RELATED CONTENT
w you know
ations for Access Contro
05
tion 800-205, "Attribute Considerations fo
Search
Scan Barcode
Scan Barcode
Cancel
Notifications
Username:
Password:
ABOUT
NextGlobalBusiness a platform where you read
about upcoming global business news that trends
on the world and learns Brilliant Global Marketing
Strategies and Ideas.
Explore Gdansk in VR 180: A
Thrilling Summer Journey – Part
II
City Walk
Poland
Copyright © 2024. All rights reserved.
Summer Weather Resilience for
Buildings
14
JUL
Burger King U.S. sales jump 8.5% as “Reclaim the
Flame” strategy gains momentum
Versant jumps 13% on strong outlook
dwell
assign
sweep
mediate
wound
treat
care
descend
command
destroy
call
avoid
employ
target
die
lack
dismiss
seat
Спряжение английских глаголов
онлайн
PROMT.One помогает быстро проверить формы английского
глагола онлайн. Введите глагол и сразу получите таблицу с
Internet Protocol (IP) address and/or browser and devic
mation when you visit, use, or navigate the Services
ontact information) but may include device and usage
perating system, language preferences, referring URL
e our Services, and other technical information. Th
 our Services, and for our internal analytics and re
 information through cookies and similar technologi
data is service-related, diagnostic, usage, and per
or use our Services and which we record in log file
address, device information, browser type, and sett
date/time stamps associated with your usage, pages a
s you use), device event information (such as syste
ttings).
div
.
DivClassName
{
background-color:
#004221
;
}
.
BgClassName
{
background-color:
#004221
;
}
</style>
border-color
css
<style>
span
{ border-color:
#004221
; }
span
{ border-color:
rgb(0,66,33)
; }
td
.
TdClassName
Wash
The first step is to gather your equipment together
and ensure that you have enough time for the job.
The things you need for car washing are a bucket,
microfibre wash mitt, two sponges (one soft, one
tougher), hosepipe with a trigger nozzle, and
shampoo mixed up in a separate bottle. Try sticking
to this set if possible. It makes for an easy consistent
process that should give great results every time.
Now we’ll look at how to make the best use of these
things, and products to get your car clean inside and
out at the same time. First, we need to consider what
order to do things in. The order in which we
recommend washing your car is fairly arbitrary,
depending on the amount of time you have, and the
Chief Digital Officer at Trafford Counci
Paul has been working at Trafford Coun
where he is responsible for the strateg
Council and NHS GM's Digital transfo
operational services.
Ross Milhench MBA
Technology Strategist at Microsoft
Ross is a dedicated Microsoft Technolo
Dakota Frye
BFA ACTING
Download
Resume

### YOUR ASSIGNMENT:
Give again, exactly, every line from the one holding "recommend washing your" to the last line of the data.

### WRITTEN ANSWER:
recommend washing your car is fairly arbitrary,
depending on the amount of time you have, and the
Chief Digital Officer at Trafford Counci
Paul has been working at Trafford Coun
where he is responsible for the strateg
Council and NHS GM's Digital transfo
operational services.
Ross Milhench MBA
Technology Strategist at Microsoft
Ross is a dedicated Microsoft Technolo
Dakota Frye
BFA ACTING
Download
Resume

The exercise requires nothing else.